Overall, I was pretty disappointed with the Golden Circle sights. But due to its proximity to Reykjavik, it’s worth seeing if you’re short on time. For more detailed information, check out this post: Why You Should Skip Iceland’s Golden Circle
Where we stayed: This AirBNB | Pros: Location, Entire Apartment | Cons: Bathroom was a bit small
Day 5 – Reykjavik
On our last day in Iceland, we explored the capital. The city itself is very lively, with lots of options for food and entertainment. The locals are very friendly (we even made some friends!). Since it was winter, I am glad we had a car – but it seemed really easy to get around on foot as well.
Food: Food in Iceland is EXTREMELY expensive. I was told by one of the restaurant staff they have a 25% tax on prepared foods. If you count that on top of the fact that they mainly have to outsource most fresh food items, it all makes sense. On our last day, after eating sandwiches for 4 days, we decided to splurge on some Icelandic food. We went over to Sweet Pig to try two of Iceland’s local delicacies: Whale and Puffin. In case you were wondering, they are both delicious.

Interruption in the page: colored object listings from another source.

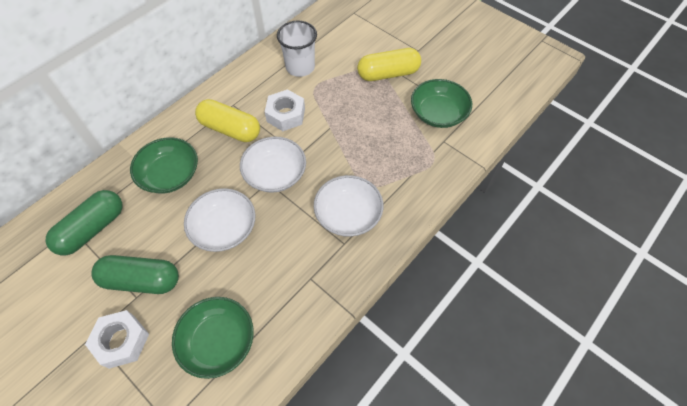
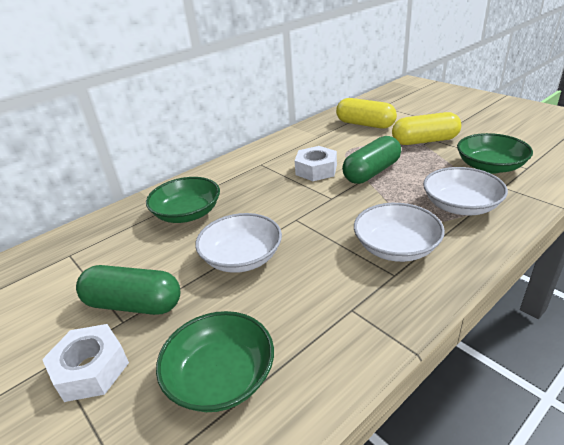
camera: 10 degrees right, 25 degrees down
green capsule [45,190,123,255] -> green capsule moved to [342,136,401,184]
yellow capsule [195,99,260,142] -> yellow capsule moved to [336,98,397,129]
white bowl [240,137,306,193] -> white bowl moved to [423,167,508,215]
white cup [277,21,317,77] -> none

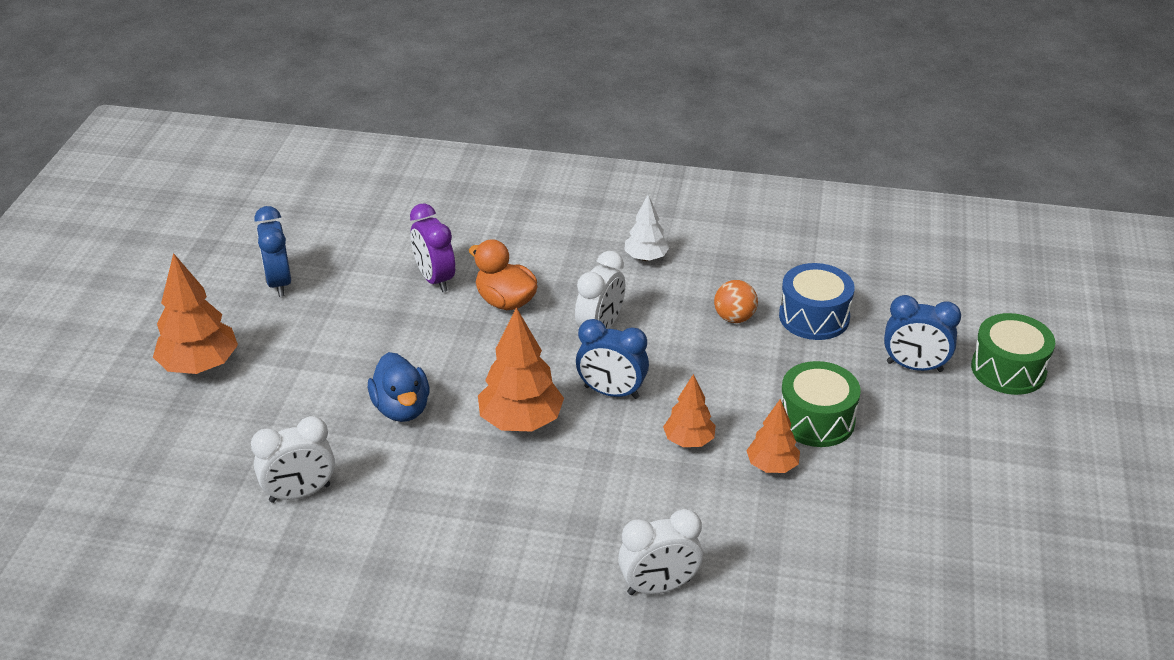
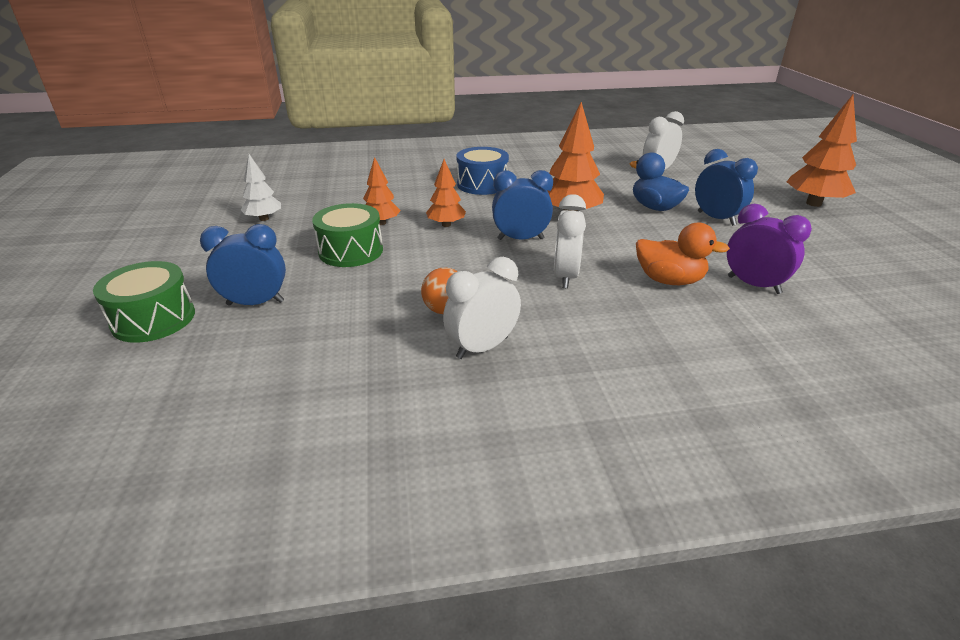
camera: 160 degrees right, 5 degrees down
blue clock [254,206,291,297] -> blue clock moved to [695,149,758,226]
white clock [618,509,703,595] -> white clock moved to [443,257,521,359]
white tree [624,194,669,261] -> white tree moved to [241,154,281,221]
blue drum [779,263,855,340] -> blue drum moved to [456,147,509,195]

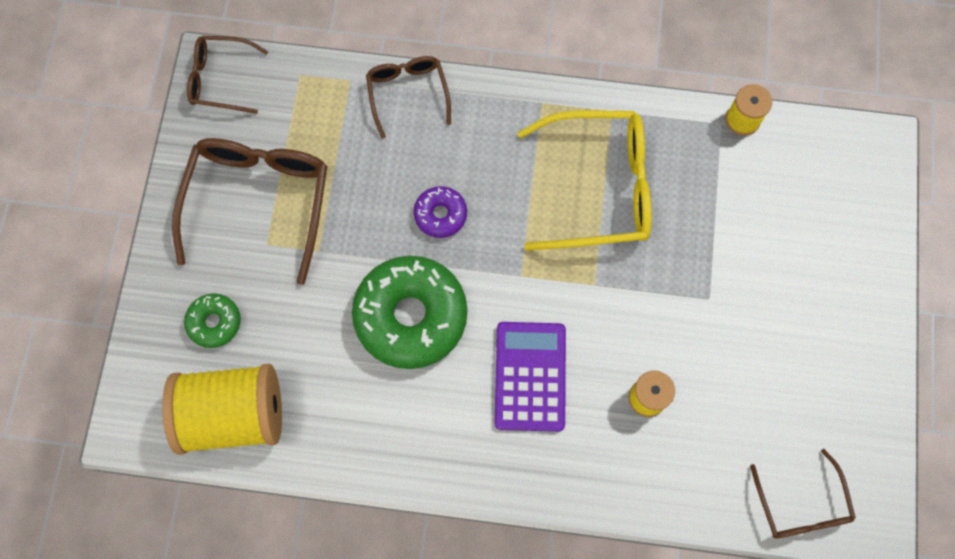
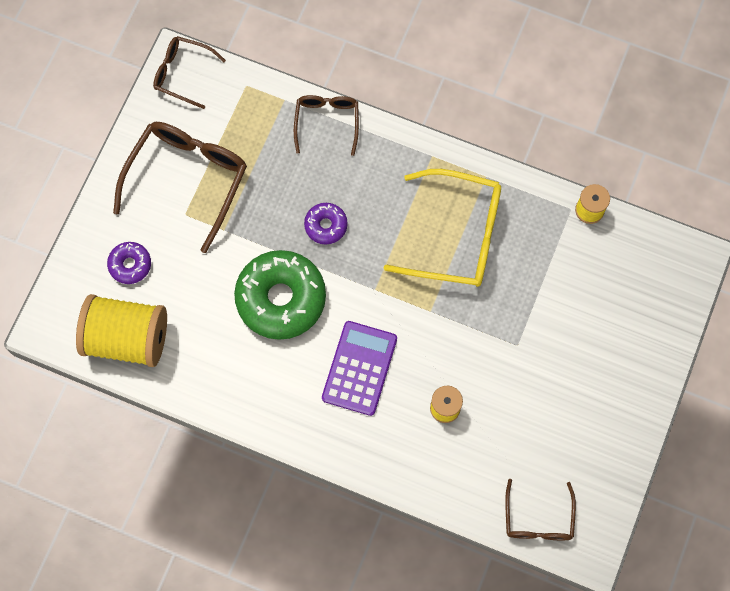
camera: 15 degrees right, 0 degrees up
green donut [184,293,241,348] -> purple donut [107,242,151,284]

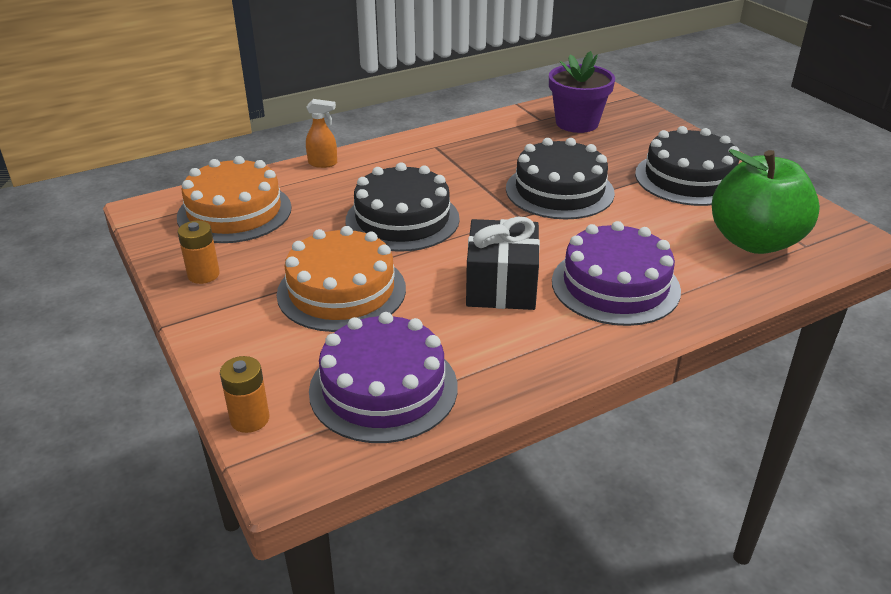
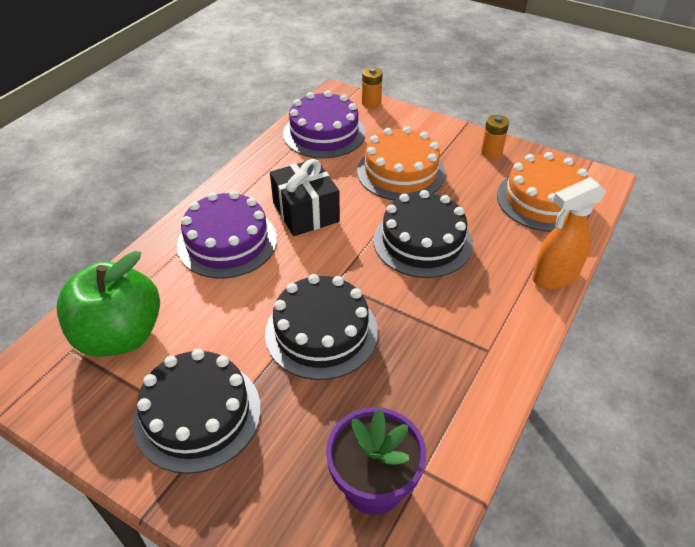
camera: 150 degrees right, 10 degrees up
orange spray bottle [306,99,337,168] -> orange spray bottle [532,177,607,289], size x1.75

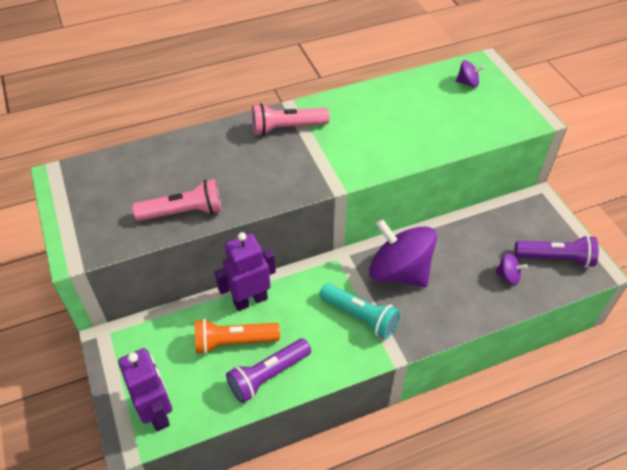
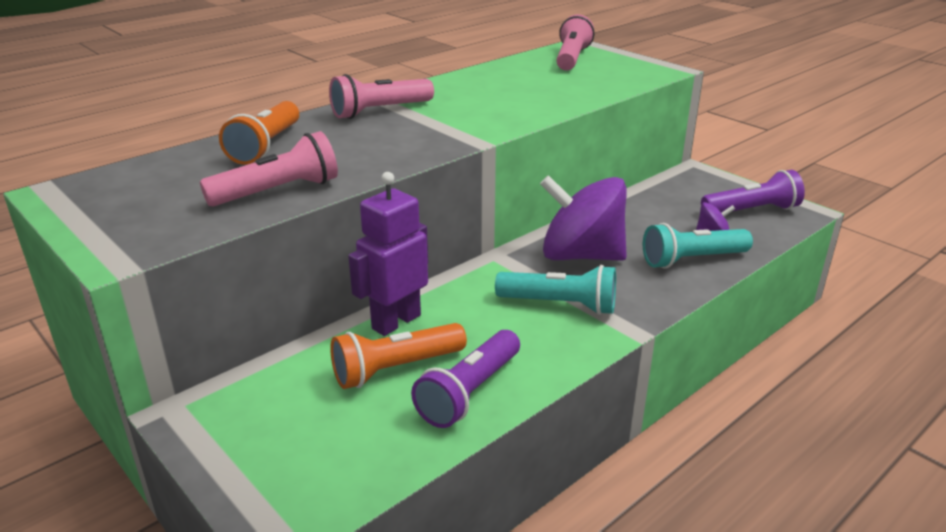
camera: 20 degrees left, 20 degrees down
purple robot [118,348,172,432] -> none
purple spinning top [456,60,485,87] -> pink flashlight [556,14,594,70]
none -> orange flashlight [219,101,299,165]
none -> turquoise flashlight [643,223,753,269]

Where we stayed: : KEX Hostel Reykjavik| Pros: Location, Cool Lobby/Bar, Price | Cons: Shared bathrooms
At the end of our trip, while we were excited to come back to our Californian warm winter, I think we all left with a bit of sadness as well. We knew we were going to miss the Icelandic cold breeze, the miles and miles of nothingness, the ridiculously expensive food, the friendly people, and yes, even the Hidden Folk. Have you been to Iceland? Is it somewhere you’d like to visit? Tell me your thoughts on the places mentioned in this post.